Stroke May Signal Undetected Cancer

Stroke, particularly in younger people, could be a sign of undetected cancer, a Minnesota research team reports.

Exploring a higher rate of cancer in people who survive a stroke, a Minnesota research team recommends screening these stroke patients for cancer.

“Subclinical cancer can manifest as a thrombo-embolic event,” Adnan Qureshi MD, professor of neurology, neurosurgery, and radiology at the Zeenat Qureshi Stroke Institutes and Centracare Health, St.

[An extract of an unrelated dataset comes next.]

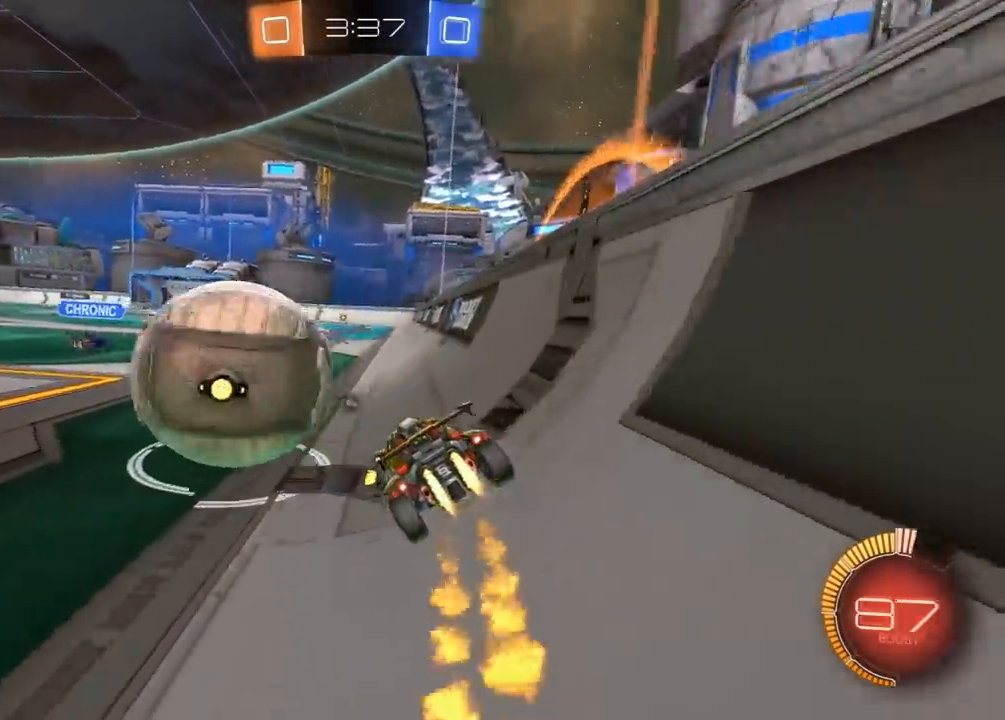
{"buttons": ["R2"], "left_stick": "left", "right_stick": "center", "events": [[33, "R1", "up"], [50, "left_stick", "left"], [100, "L1", "down"], [200, "L1", "up"], [250, "R2", "up"], [300, "L2", "down"], [433, "L2", "up"], [433, "R2", "down"]]}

Cloud, Minn. said, discussing his study today at the American Heart Association/American Stroke Association International Stroke Conference in Nashville Tenn.

Quereshi and colleagues documented that patients with stroke showed significantly higher mortality than the general population, a trend that was not explained by stroke severity and deaths from cardiovascular causes.

That difference was explained by more cancer in these patients.

In a multi-center clinical trial, the team looked at 3,247 adults who had survived a non-disabling ischemic stroke. They found that 133 of these patients developed cancer over a 2-year period after the stroke. That translated to a rate of more than 1,500 cancer cases per 100,000 population while the expected rate in the general population would have been about 1,100 cases of cancer.

“We observed an annual rate of age-adjusted cancer incidence which appeared to be higher among ischemic stroke patients compared with the general population,” the researchers concluded. While many complex questions need to be explored—such as the role inflammation can play in both stroke and cancer—one simpler explanation is that many of those patients had cancer when they had the stroke, but that it had not been detected.

Cancers can trigger thrombo-embolic events, Quereshi said. He added that he found it interesting and unexpected that of the 133 cancers, 35.3% were skin cancer.

Prostate (18%) was the next most common. Discussing the study today, Quereshi said more cancer screening for these patients was a good idea—particularly in younger patients.